Seminar Type: Invited Speakers
Title: Non-Commutative Arithmetic Circuits and the Sum of Squares Problem
Start Time: 11/23/2009 - 12:00
End Time: 11/23/2009 - 13:00
Location: ICT 616
Speaker: Pavel Hrubes
Abstract:
The arithmetic circuit is a basic model for computing polynomials over a given field. In a non-commutative polynomial, variables do not multiplicatively commute; one can think of the variables as representing matrices. I will discuss non-commutative arithmetic circuits, which compute non-commutative polynomials. The major open question is to prove a superpolynomial lower bound on the size of a circuit computing an explicit non-commutative polynomial.
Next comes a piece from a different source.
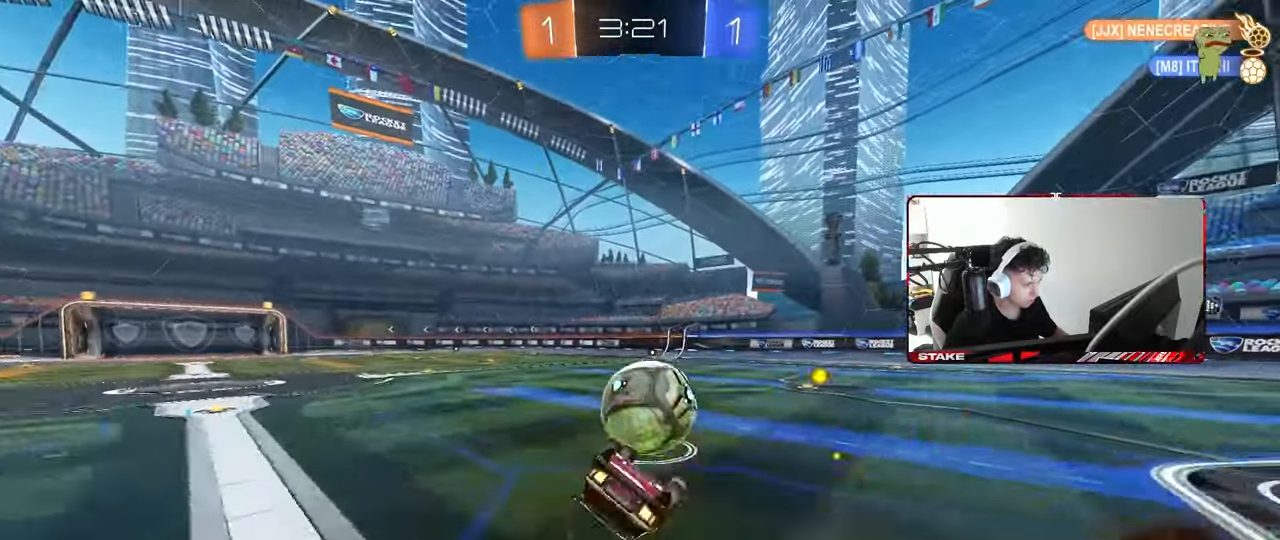
{"keys": ["a"], "mouse": ["left"], "mouse_move": "still", "events": [[83, "s", "up"], [167, "s", "down"], [317, "mouse_left", "down"], [450, "s", "up"], [450, "shift", "up"]]}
This question is related to a classical mathematical problem, the so called sum of squares problem. This problem lies on the boundary of algebra and topology, and is interesting from a purely mathematical point of view. I will sketch the connection between non-commutative arithmetic circuits and sum of squares, and proceed to discuss mathematical aspects of the sum of squares problem. (Joint work with Amir Yehudayoff and Avi Wigderson.)
Biography:Pavel Hrubes received his Ph.D. in mathematics in 2007 from the Charles University in Prague. Afterwards he became a postdoctoral fellow at the University of Toronto, and since 2008 he has been a postdoctoral fellow at the Institute for Advanced Study in Princeton.